HB-IDF Geschrieben 6. Juli 2008 Melden Geschrieben 6. Juli 2008 @D-AIGR: Ich würde es nicht so bagatellisieren. Die entscheidende Frage lautet doch, wie lange der Preisauftrieb noch anhält und wie weit er geht. Käme es auf dem heutigen Niveau zum Stillstand wäre es vielleicht mit einigen Anpassungsmaßnahmen wie kürzere Transportwege, sparsamere Antriebe, sozialpolitischen Ausgleichsmaßnahmen usw. zu verkraften. Vorhin wurde in den Radionachrichten davon gesprochen, dass in den kommenden Wochen mit Literpreisen von 1,75 € bei Benzin zu rechnen sei und einige Experten erwarten im zweiten Halbjahr Preise knapp unterhalb von 2,-- €. Auch dann ist die Frage, ob es vorübergehende Spitzen sind oder ob auf Dauer mit diesem Level gerechnet werden muss. Die Lebenshaltungskosten werden in jedem Fall spürbar weiter steigen. In Deutschland gibt es aus unterschiedlichen historischen Gründen aber auch ein sehr starkes Misstrauen der Bevölkerung in die Eliten (Manager und Politiker haben das schlechteste Image aller Berufsgruppen), d.h. den Eliten wird nicht zugetraut, dass sie eine gute Zukunft ermöglichen können oder wollen. Da niemand Vertrauen in die Zukunft hat, wirken sich Entwicklungen wie der unkontrollierte Preisauftrieb sofort auf das Konsumklima aus. Wenn man an die Zeit vor drei oder vier Jahren denkt, als die Stimmung über mehrere Jahre auf dem Nullpunkt verharrte wegen der Arbeitslosigkeit und der Angst vor der unpopulären "Agenda 2010" - hier herrschte jahrelang eine starke Konsumzurückhaltung mit allen binnenwirtschaftlichen Folgen ("Geiz ist geil"), die wiederum die Arbeitsplatzverlagerung in Billiglohnländer und im Übrigen auch die LCC-Fliegerei gegenüber den traditionellen Linien- und Chartergesellschaften begünstigte. Erst die Abwahl der Schröder-Regierung 2005 und das relativ kluge Agieren von Frau Merkel (nur noch verbales Festhalten an der "Reformpolitik", aber faktisch keine weiteren Einschnitte mehr, MWSt-Erhöhung mit Zeitverzögerung statt neuer Sparmaßnahmen) hat diese Angstblockade gelockert und das Anspringen des Binnenkonsums ermöglicht. Nur deshalb hatten wir zweieinhalb Jahre lang eine günstige Dynamik. Wird jetzt durch Rezessionseinflüsse aus den USA und unkontrolliert steigende Lebenshaltungskosten wieder Pessimismus erzeugt, haben wir schnell die alte, angst- und misstrauensgetriebene Sparwut zurück.

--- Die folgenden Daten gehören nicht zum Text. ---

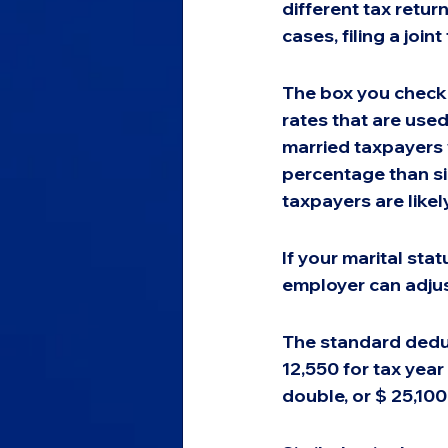
different tax retur
cases, filing a joint
The box you check 
rates that are used
married taxpayers w
percentage than si
taxpayers are likely
If your marital sta
employer can adjus
The standard deduct
12,550 for tax year 
double, or $ 25,100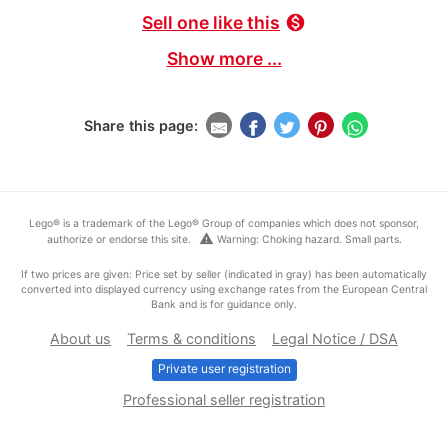
Sell one like this
monetization_on
Show more ...
Share this page:
Lego® is a trademark of the Lego® Group of companies which does not sponsor,
warning
authorize or endorse this site.
Warning: Choking hazard. Small parts.
If two prices are given: Price set by seller (indicated in gray) has been automatically
converted into displayed currency using exchange rates from the European Central
Bank and is for guidance only.
About us
Terms & conditions
Legal Notice / DSA
Private user registration
Professional seller registration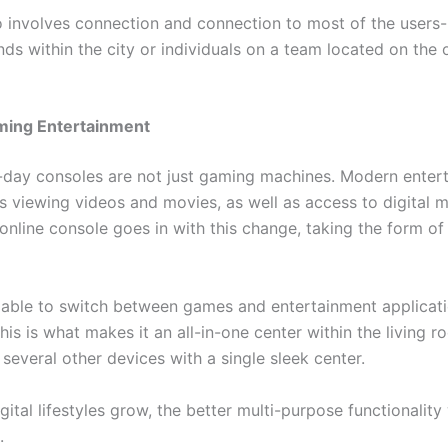
 involves connection and connection to most of the users- 
nds within the city or individuals on a team located on the 
ing Entertainment
-day consoles are not just gaming machines. Modern enter
s viewing videos and movies, as well as access to digital m
line console goes in with this change, taking the form of f
able to switch between games and entertainment applicati
his is what makes it an all-in-one center within the living 
 several other devices with a single sleek center.
ital lifestyles grow, the better multi-purpose functionality 
.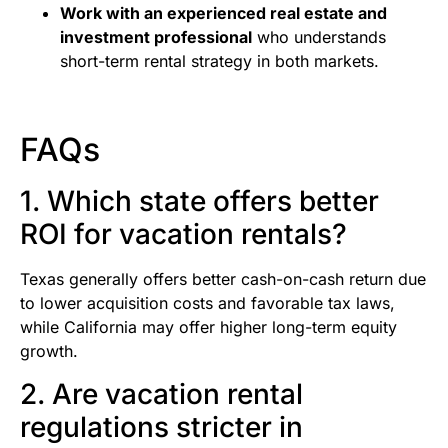
Work with an experienced real estate and
investment professional
who understands
short-term rental strategy in both markets.
FAQs
1. Which state offers better
ROI for vacation rentals?
Texas generally offers better cash-on-cash return due
to lower acquisition costs and favorable tax laws,
while California may offer higher long-term equity
growth.
2. Are vacation rental
regulations stricter in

HUEY Geschrieben 6. Juli 2008 Melden Geschrieben 6. Juli 2008 Ohne jetzt all die Romane gelesen zu haben möchte ich nur eines zum Thema Bahn anmerken. Dank der Privatisierungsbemühungen und dem Wirken eines Herrn Mehdorn, wäre dieser Verkehrsträger heute gar nicht mehr in der Lage, massig Abwanderung von der Strasse auf die Schiene zu übernehmen. Die Fernzüge konnten zwar in der Vergangenheit schön von 12 auf 8 Waggons zusammengestrichen werden, jedoch weniger schnell wieder aufgestockt werden. Denn das rollende Material läuft ohne Ersatzbeschaffung heute größtenteils in Osteuropa. Von der Fahrplanausdünnung ganz zu schweigen. Man hätte Mitte der 90 Jahre sich durch entsprechnde Preisgestalltung daran machen müßen, die Kunden auf die Schienen zu bekommen, stattdessen hat man Raubbau betrieben. Und verkauft heute die noch vorhandenen Leistungen zu sehr marktfernen Normalpreisen. Wenn man mal die "befristeten" Sonderaktionen außen vor lässt.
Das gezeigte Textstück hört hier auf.